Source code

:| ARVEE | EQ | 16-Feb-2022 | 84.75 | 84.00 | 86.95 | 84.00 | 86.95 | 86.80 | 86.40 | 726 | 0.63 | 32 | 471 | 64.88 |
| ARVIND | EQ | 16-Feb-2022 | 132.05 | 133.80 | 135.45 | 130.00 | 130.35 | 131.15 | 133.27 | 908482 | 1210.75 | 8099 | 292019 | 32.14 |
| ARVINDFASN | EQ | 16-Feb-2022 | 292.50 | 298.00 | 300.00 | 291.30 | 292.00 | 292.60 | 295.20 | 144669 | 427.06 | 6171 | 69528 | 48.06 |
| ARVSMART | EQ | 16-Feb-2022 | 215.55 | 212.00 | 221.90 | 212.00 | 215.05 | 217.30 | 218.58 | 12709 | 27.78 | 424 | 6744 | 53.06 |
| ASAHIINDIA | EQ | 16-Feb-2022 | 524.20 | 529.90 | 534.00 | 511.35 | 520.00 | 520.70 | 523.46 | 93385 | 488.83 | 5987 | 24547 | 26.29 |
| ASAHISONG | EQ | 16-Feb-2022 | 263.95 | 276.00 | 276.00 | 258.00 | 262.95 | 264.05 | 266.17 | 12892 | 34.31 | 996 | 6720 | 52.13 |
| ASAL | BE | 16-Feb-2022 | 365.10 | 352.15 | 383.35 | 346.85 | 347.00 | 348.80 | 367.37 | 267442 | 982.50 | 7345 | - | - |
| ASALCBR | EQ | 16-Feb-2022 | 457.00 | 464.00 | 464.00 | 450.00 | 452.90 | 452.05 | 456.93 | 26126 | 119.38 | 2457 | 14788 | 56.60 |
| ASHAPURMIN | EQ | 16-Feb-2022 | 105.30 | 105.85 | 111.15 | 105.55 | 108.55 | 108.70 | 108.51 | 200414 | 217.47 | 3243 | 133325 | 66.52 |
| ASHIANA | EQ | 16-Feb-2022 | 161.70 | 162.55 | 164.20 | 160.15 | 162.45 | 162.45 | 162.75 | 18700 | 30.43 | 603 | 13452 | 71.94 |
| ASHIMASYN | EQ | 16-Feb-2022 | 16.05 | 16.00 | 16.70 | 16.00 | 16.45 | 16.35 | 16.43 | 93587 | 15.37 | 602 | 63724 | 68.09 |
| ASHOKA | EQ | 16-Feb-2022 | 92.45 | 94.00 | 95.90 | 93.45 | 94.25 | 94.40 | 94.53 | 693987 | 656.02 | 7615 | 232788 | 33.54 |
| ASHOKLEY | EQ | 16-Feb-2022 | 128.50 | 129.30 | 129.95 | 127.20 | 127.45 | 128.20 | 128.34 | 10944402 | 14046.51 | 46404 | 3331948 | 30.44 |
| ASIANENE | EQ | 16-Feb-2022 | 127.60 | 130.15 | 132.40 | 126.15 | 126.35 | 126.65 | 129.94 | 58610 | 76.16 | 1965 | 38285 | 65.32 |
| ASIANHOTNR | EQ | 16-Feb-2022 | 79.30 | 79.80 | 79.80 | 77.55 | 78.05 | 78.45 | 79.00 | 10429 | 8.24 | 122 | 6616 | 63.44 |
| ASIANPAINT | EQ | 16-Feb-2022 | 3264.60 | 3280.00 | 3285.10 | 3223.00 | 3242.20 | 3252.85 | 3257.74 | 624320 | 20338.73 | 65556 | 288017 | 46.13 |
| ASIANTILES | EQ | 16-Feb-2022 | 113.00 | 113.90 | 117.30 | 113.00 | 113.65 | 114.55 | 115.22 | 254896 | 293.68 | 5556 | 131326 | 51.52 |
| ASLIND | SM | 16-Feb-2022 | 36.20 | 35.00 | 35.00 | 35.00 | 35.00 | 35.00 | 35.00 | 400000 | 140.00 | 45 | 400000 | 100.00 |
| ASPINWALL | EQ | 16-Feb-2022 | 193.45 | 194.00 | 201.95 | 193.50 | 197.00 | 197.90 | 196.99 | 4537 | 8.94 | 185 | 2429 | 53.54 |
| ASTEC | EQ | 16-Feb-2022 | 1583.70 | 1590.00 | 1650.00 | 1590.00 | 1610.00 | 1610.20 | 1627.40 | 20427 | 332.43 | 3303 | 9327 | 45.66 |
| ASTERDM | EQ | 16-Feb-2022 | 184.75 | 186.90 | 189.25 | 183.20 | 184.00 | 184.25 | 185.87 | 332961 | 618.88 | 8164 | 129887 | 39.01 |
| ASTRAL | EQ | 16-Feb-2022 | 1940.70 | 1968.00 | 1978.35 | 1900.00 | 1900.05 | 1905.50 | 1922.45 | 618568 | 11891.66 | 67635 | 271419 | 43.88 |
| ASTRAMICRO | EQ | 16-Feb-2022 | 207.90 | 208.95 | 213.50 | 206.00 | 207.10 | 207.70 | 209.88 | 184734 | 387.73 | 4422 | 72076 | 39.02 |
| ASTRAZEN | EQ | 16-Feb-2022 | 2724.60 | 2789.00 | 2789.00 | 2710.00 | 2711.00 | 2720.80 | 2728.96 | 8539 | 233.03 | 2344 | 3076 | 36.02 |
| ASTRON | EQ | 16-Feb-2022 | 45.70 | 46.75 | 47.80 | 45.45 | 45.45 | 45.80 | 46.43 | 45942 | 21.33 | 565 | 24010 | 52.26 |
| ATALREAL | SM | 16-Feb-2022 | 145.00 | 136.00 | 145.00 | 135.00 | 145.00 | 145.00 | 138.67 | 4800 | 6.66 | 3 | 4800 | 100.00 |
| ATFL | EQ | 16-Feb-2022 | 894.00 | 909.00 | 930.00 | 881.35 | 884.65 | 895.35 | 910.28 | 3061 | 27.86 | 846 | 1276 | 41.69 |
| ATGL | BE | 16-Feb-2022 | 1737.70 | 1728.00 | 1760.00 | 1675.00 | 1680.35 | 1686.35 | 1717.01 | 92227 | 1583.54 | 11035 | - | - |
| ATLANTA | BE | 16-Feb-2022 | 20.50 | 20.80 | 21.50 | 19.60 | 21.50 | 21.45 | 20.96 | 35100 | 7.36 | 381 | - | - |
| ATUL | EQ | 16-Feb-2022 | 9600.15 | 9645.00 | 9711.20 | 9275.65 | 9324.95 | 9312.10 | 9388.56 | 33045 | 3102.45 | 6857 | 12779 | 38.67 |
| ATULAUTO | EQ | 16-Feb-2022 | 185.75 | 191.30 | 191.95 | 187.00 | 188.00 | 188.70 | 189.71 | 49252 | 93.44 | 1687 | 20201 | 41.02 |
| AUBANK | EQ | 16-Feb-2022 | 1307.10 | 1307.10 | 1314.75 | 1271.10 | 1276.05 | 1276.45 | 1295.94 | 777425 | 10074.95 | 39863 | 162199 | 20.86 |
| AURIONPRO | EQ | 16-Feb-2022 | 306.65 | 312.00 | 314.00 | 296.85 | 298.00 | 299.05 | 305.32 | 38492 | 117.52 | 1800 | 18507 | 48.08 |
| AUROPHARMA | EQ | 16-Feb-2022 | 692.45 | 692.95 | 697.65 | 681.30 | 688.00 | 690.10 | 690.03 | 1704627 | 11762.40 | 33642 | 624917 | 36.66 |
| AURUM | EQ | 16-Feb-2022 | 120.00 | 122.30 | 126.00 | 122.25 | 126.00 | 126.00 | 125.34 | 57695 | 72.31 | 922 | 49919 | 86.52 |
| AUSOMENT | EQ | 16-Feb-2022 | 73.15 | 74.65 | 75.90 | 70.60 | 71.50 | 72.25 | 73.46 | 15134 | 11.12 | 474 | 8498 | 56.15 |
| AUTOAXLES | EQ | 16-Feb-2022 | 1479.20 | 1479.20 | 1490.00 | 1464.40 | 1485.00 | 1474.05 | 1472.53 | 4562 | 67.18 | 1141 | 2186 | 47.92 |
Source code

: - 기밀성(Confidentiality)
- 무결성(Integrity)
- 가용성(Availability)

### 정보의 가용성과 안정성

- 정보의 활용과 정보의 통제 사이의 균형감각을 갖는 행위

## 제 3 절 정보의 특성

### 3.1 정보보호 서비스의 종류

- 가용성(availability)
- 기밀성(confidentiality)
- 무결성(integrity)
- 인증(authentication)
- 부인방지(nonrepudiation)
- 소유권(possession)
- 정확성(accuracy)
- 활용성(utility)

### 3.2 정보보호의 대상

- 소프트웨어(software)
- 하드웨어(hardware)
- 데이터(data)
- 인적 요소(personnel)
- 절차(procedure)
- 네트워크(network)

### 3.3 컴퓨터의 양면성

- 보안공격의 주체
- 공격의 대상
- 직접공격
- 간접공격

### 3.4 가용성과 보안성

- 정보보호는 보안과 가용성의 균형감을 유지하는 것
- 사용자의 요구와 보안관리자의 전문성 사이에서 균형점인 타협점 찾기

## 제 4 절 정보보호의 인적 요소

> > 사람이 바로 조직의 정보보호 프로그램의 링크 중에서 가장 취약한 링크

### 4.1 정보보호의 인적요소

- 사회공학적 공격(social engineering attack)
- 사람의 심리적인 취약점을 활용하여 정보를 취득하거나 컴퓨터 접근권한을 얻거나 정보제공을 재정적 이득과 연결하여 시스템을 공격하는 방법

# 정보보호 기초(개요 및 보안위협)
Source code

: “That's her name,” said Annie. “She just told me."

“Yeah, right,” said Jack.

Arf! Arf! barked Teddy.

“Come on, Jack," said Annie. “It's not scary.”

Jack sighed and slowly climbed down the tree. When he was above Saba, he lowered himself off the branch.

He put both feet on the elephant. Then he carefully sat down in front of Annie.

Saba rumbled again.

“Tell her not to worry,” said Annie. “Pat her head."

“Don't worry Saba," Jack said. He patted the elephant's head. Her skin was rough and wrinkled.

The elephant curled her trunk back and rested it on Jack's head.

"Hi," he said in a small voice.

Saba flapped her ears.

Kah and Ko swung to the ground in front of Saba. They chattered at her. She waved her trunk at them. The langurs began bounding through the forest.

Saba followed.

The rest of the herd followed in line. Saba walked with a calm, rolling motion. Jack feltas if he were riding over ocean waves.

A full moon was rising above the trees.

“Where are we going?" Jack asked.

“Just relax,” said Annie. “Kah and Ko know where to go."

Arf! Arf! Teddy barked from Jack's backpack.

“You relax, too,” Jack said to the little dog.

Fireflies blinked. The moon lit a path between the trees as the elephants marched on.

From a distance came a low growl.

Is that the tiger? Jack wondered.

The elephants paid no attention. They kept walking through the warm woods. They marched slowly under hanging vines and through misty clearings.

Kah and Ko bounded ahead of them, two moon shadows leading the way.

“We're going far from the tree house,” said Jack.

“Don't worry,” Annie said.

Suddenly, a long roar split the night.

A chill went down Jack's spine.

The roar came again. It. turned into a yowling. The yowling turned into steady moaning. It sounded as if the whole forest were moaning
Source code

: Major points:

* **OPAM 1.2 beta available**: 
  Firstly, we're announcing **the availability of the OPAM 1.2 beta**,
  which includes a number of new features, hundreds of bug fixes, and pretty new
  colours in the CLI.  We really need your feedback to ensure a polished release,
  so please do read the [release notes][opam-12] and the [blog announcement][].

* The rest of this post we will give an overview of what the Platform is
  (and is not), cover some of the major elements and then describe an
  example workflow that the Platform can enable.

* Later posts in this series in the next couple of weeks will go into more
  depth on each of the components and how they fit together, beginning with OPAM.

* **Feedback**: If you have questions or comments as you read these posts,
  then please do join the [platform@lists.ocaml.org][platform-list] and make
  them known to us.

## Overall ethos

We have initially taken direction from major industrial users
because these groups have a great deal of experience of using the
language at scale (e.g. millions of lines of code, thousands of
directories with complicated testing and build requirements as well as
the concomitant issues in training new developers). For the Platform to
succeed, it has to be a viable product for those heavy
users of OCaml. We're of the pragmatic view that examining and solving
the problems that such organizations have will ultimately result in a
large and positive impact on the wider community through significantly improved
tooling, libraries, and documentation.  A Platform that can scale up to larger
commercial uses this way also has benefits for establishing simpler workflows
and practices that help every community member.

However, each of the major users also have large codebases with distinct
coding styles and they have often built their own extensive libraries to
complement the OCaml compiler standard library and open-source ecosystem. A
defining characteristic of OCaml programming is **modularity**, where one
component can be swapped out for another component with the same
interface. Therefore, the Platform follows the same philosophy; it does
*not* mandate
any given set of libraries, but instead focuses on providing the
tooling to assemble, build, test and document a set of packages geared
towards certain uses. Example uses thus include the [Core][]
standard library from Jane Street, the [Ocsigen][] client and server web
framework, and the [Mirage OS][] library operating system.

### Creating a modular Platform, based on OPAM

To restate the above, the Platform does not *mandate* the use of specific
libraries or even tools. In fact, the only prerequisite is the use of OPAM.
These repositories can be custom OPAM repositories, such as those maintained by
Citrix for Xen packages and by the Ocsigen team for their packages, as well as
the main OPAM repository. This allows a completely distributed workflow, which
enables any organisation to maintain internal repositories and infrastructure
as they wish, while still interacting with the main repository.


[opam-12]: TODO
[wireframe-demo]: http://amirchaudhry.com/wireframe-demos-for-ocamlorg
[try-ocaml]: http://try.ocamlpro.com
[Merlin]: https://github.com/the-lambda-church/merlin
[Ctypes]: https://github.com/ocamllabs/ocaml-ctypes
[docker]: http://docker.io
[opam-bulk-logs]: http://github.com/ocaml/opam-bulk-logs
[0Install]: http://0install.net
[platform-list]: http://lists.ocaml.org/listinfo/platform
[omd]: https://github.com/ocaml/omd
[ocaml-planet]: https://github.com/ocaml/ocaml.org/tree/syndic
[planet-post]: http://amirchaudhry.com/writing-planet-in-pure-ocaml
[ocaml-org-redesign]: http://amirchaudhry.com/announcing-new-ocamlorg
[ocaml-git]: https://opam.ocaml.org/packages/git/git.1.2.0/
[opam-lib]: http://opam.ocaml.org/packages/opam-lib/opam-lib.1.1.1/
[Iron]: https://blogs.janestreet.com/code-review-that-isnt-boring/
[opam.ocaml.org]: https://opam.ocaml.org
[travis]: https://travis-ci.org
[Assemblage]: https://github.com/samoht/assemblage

§ §

* _Work required_:
Swap "langurs" for "monkeys" in the records, starting at the line containing "Arf! Arf! barked Teddy." and ending at the line containing "and Ko know". Give back only those lines, with nothing else changed.

* _Answer_:
Arf! Arf! barked Teddy.

“Come on, Jack," said Annie. “It's not scary.”

Jack sighed and slowly climbed down the tree. When he was above Saba, he lowered himself off the branch.

He put both feet on the elephant. Then he carefully sat down in front of Annie.

Saba rumbled again.

“Tell her not to worry,” said Annie. “Pat her head."

“Don't worry Saba," Jack said. He patted the elephant's head. Her skin was rough and wrinkled.

The elephant curled her trunk back and rested it on Jack's head.

"Hi," he said in a small voice.

Saba flapped her ears.

Kah and Ko swung to the ground in front of Saba. They chattered at her. She waved her trunk at them. The monkeys began bounding through the forest.

Saba followed.

The rest of the herd followed in line. Saba walked with a calm, rolling motion. Jack feltas if he were riding over ocean waves.

A full moon was rising above the trees.

“Where are we going?" Jack asked.

“Just relax,” said Annie. “Kah and Ko know where to go."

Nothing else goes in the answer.